Diante de tudo isto, vemos que para Sieyes o Terceiro Estado, por ser a maioria, detém interesse e vontade que coincidem com o interesse e a vontade da

nação. É com esta formulação que Sieyes defende que o Terceiro Estado deixe de ser nada, que é o que ele é, para ser tudo na nação francesa. Esta é a maneira como Sieyes resolve o problema político da existência de mais de um interesse no interior da república. Mas o autor ainda realiza, rapidamente, uma breve sistematização dos tipos de interesses existentes nos indivíduos:

“Assinalemos no coração dos homens três espécies de interesses: 1º) aquele pelo qual os cidadãos se reúnem: apresenta a medida exata do interesse comum; 2º) aquele pelo qual um indivíduo se liga somente a alguns outros: é o interesse do corpo; e, finalmente, 3º) aquele em que cada um se isola pensando unicamente em si: é o interesse pessoal”. (p. 142)

Como em todos os autores que serão estudados aqui, a preocupação de Sieyes é destinada para os interesses do segundo tipo acima, ou seja, interesses de grupos, que formam partes em relação ao todo. Estes são os mais perigosos, segundo ele, pois são os que geram os inimigos mais temíveis em relação à nação. Sieyes não chega a formular as razões para isso de forma mais detida, mas é bastante claro que é da ação de grupos que podem se constituir os privilégios, pois dificilmente um cidadão, isoladamente, conseguirá obtê- los unicamente para si.

No combate ao privilégio e na defesa de que o Terceiro Estado tenha politicamente a relevância que já tem economicamente na nação, Sieyes enuncia suas idéias a respeito de como se organizam os interesses na nação. Neste aspecto, vale ressaltar ainda que a legislação, para o abade, é justamente a enunciação dos interesses gerais e do que há de comum entre os cidadãos, estando excluídos dela quaisquer tipos de privilégios:

“A lei não concede nada; protege o que existe até o momento em que o que existe começa a prejudicar o interesse comum.” (p. 145)

“como a união social só pode ser feita por pontos comuns, somente a qualidade comum tem direito à legislação” (p. 146)

“tudo o que sai da qualidade comum do cidadão não deverá participar dos direitos políticos. A legislação de um povo só está encarregada do interesse geral.” (p. 147)

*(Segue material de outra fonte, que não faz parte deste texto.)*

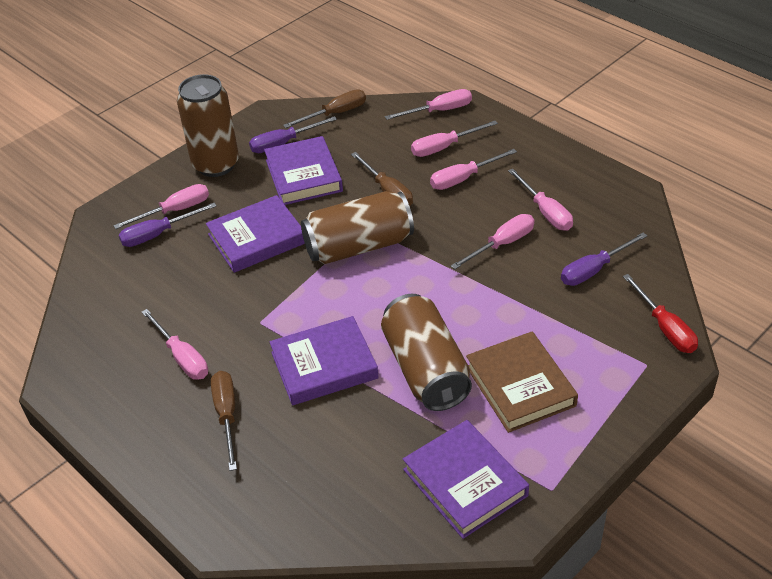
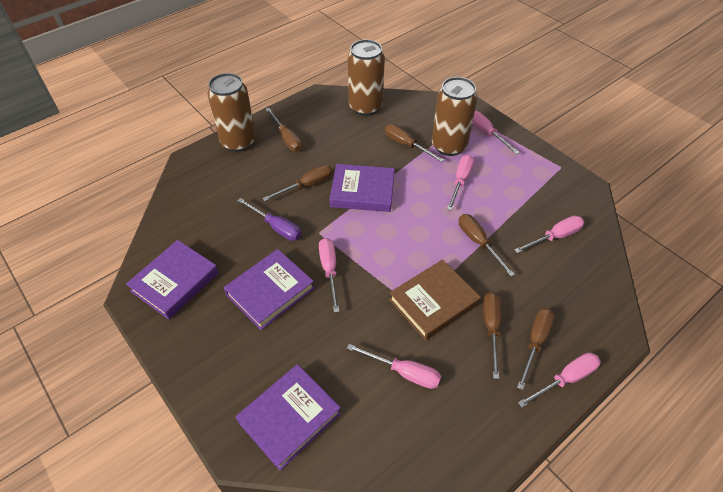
brown screwdriver: [211,371,237,471] [283,89,366,128] [351,152,413,206] = 3 -> [262,165,333,202] [266,108,302,152] [385,124,444,162] [459,214,515,277] [483,292,501,379] [517,308,555,390] = 6
pink screwdriver: [113,184,209,229] [142,309,208,379] [385,89,472,120] [411,121,498,157] [430,149,517,190] [451,214,535,269] [508,169,573,231] = 7 -> [319,238,339,313] [347,344,441,389] [447,155,474,211] [472,111,520,154] [514,216,584,253] [518,353,601,408] = 6
purple screwdriver: [119,203,216,247] [249,116,337,153] [561,232,647,286] = 3 -> [237,198,302,241] = 1
red screwdriver: [623,274,698,353] = 1 -> none = 0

54 Sobre a natureza dos interesses do Terceiro Estado, ver PASQUINO, 1998, p. 61; FORSYTH, 1987,

Temos, então, que para Sieyes há um interesse comum nacional que coincide com o interesse da maioria, e a legislação deve expressar esse interesse comum. Nesta organização bastante simples, os interesses diversos se encontram de fora da dinâmica da vida da república, devendo aqueles que se tornarem importantes o suficiente para ameaçar a unidade nacional serem eliminados. Desta forma, o conflito entre interesses é visto em sua forma mais extrema, sendo incompatível com a vida ordinária da república. A política republicana de Sieyes é, portanto, sem interesses e sem conflito.